Obesity linked to adverse events in children with leukemia
(HealthDay)—For children with acute lymphoblastic leukemia (ALL), obesity is associated with an increased risk for adverse events during premaintenance chemotherapy, according to a study published in the February issue of Pediatric Blood & Cancer.
Chelsea K. Meenan, from the University of Pittsburgh, and colleagues retrospectively evaluated 155 pediatric ALL patients diagnosed at a single institution between 2006 and 2012 for adverse events. The authors compared the proportions of obese versus nonobese patients experiencing adverse events.

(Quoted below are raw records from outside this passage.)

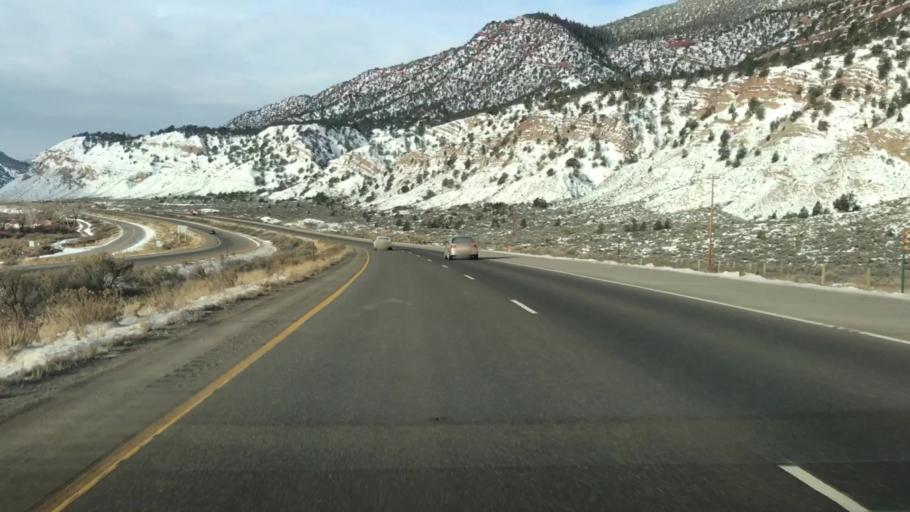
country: US
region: Colorado
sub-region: Eagle County
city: Gypsum
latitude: 39.6564
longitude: -106.9733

The researchers found that in univariate analyses, treatment-requiring hypertension (17.5 versus 6.1 percent; odds ratio, 3.27) and insulin-requiring hyperglycemia (25.0 versus 11.3 percent; odds ratio, 2.62) occurred significantly more frequently in obese patients. The incidence rates for recurrent admission-requiring infections (incidence rate ratio, 1.64) and recurrent febrile neutropenia admissions (incidence rate ratio, 1.53) were greater for obese patients. Obesity was a risk factor for treatment-requiring hypertension, insulin-requiring hyperglycemia, and febrile neutropenia admission after accounting for combined age and National Cancer Institute risk status (odds ratios, 3.90, 3.92, and 2.92, respectively).
"Obese children with ALL represent a group of patients at risk for poor outcomes due to treatment-related morbidity," the authors write. "Early management of these adverse events and surveillance initiated at diagnosis may mitigate risk in this distinct population of patients."